The bkdR gene of Streptomyces coelicolor is required for morphogenesis and antibiotic production and encodes a transcriptional regulator of a branched-chain amino acid dehydrogenase complex

Abstract

Products from the degradation of the branched-chain amino acids valine, leucine, and isoleucine contribute to the production of a number of important cellular metabolites, including branched-chain fatty acids, ATP and other energy production, cell-cell signaling for morphological development, and the synthesis of precursors for polyketide antibiotics. The first nonreversible reactions in the degradation of all three amino acids are catalyzed by the same branched-chain alpha-keto acid dehydrogenase (BCDH) complex. Actinomycetes are apparently unique among bacteria in that they contain two separate gene clusters, each of which encodes a BCDH enzyme complex.
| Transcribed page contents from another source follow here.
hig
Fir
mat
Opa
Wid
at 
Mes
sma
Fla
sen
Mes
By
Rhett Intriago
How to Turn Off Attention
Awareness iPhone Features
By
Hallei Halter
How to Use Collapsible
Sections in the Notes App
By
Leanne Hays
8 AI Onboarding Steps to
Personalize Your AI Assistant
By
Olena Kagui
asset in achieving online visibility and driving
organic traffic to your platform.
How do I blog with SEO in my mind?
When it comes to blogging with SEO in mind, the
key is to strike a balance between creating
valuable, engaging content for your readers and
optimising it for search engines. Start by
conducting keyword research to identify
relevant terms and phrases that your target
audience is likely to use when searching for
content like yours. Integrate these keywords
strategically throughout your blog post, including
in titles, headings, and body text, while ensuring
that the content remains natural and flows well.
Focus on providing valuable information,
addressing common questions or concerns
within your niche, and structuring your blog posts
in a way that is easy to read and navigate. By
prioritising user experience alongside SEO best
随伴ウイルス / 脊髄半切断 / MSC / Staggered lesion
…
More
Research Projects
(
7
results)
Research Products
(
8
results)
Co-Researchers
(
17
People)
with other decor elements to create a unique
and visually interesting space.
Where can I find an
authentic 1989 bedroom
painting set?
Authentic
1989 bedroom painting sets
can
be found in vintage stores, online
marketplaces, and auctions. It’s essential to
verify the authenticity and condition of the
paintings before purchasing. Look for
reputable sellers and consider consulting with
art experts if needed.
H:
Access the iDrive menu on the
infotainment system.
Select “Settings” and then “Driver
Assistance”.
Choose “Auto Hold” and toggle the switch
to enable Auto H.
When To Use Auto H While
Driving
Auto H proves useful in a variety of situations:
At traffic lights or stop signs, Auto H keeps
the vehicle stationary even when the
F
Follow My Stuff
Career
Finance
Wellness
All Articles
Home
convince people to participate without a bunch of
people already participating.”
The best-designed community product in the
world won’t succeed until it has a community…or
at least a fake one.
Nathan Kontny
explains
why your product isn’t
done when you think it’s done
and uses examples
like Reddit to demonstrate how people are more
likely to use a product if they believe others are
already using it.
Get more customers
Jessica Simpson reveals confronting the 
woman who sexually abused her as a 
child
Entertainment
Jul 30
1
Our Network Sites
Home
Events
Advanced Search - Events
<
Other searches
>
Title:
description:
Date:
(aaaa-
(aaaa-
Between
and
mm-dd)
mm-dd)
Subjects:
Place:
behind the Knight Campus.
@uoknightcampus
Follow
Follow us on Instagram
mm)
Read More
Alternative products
Here, we show that one of these clusters in Streptomyces coelicolor is regulated, at least in part, at the level of transcription by the product of the bkdR gene. The predicted product of this gene is a protein with similarity to a family of proteins that respond to leucine and serve to activate transcription of amino acid utilization operons. Unlike most other members of this class, however, the S. coelicolor bkdR gene product serves to repress transcription, suggesting that the branched-chain amino acids act as inducers rather than coactivators of transcription. BkdR likely responds to the presence of branched-chain amino acids. Its role in transcriptional regulation may be rationalized by the fact that transition from vegetative growth to aerial mycelium production, the first stage of morphological development in these complex bacteria, is coincident with extensive cellular lysis generating abundant amounts of protein that likely serve as the predominant source of carbon and nitrogen for metabolism. We suggest that bkdR plays a key role in the ability of Streptomyces species to sense nutrient availability and redirect metabolism for the utilization of branched-chain amino acids for energy, carbon, and perhaps even morphogen synthesis. A null mutant of bkdR is itself defective in morphogenesis and antibiotic production, suggesting that the role of the bkdR gene product may be more global than specific nutrient utilization.

FIG. 1.

Organization of the S. coelicolor branched-chain amino acid dehydrogenase gene clusters. Gene designations are based on the nomenclature used by the Sanger Centre Genome Sequencing Projects (www.sanger.ac.uk/Projects/S_coelicolor). The numbers above the diagram indicate the base pair positions of the genes in the cosmid DNA sequence. The function of each open reading frame is shown below the arrow, indicating its position.

FIG. 2.

End-to-end alignment of conserved (black background) and functionally similar (grey background) amino acids in the sequences of inferred and known proteins with similarity to the predicted protein encoded by S. coelicolor BkdR. Abbreviations: Sc, S. coelicolor; Sa, S. avermitilis; Pa, Pseudomonas aeruginosa; Pp, P. putida; Ec, E. coli; At, Agrobacterium tumeofaciens. Protein alignment was performed with the ClustalW program, and the graphic was generated with MacVector 7.0.

FIG. 3.

Construction of plasmid pSETΔbkdR::aadA used to generate a deletion of the bkdR open reading frame in the S. coelicolor genome. Abbreviations: E, EcoRI; Sm, SmaI; B, BamHI; H, HindIII; Sp, SphI; Xh, XhoI; Nt, NotI; Xb, XbaI.

FIG. 4.

Comparison of the bkdR deletion strain (ΔbkdR::aadA) with the wild type (M145), the deletion mutant containing a wild-type copy of bkdR under the control of the tipA promoter (ΔbkdR::aadA ptipA-bkdR), and the deletion mutant containing the pIJ8600 vector without the bkdR wild-type allele (ΔbkdR::aadA pIJ8600) grown on MYM agar plates (A and B) or on MYM agar with the addition of 2 μg of thiostrepton/ml (C and D). Photographed from the top of the plate (A) to visualize morphological development or from the bottom of the plate (B) to visualize the pigments associated with antibiotic production.

FIG. 5.

A comparison of the growth of the bkdR mutant (squares) with wild-type cells (circles and diamonds) grown in minimal (NMMP) medium with either glucose (closed symbols) or leucine (open symbols) as the sole carbon source. One-liter cultures were sampled (each sample, 30 ml) at 24-h time intervals, and changes in cell dry weight were measured.

FIG. 6.

S1 nuclease mapping of transcripts originating upstream of bkdA2 (A) and bkdA1 (B) in wild-type and bkdR mutant cells, harvested at 16, 24, 36, 48, and 60 h of growth on MYM agar plates. The hrdB transcript (C) was used as a control for RNA. The sequence of the predicted bkdA2 promoter region (D) with the putative RNA polymerase-binding site (underlined and in boldface type) and 14-bp inverted repeat sequence (boldface type with arrows above the sequence) are shown.